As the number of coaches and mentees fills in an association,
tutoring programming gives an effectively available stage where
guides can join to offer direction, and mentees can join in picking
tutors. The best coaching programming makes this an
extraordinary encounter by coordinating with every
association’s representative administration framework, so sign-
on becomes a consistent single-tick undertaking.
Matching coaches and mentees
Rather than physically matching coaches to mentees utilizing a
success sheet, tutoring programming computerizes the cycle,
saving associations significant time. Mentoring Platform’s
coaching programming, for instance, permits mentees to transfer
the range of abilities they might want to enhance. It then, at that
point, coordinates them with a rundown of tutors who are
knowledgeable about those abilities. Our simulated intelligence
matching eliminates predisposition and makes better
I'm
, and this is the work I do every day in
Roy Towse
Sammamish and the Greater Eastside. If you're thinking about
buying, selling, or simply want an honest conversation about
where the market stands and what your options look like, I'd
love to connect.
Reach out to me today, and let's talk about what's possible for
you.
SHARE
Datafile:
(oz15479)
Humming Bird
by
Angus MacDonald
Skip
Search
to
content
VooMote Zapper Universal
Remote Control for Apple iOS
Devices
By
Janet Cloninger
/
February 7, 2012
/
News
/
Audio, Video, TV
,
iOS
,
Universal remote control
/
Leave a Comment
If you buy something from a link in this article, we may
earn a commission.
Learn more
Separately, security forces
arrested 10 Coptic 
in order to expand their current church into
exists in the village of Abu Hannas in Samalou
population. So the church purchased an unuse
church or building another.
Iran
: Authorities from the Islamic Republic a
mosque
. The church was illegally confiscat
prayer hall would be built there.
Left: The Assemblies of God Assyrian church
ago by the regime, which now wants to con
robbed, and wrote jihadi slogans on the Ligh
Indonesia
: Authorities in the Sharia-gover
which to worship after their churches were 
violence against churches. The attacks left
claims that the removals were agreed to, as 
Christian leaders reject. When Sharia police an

◆ Task to carry out
Find each line in the records that contains the word "this", and copy those lines in full.

◆ Solution
tutors. The best coaching programming makes this an
, and this is the work I do every day in
If you buy something from a link in this article, we may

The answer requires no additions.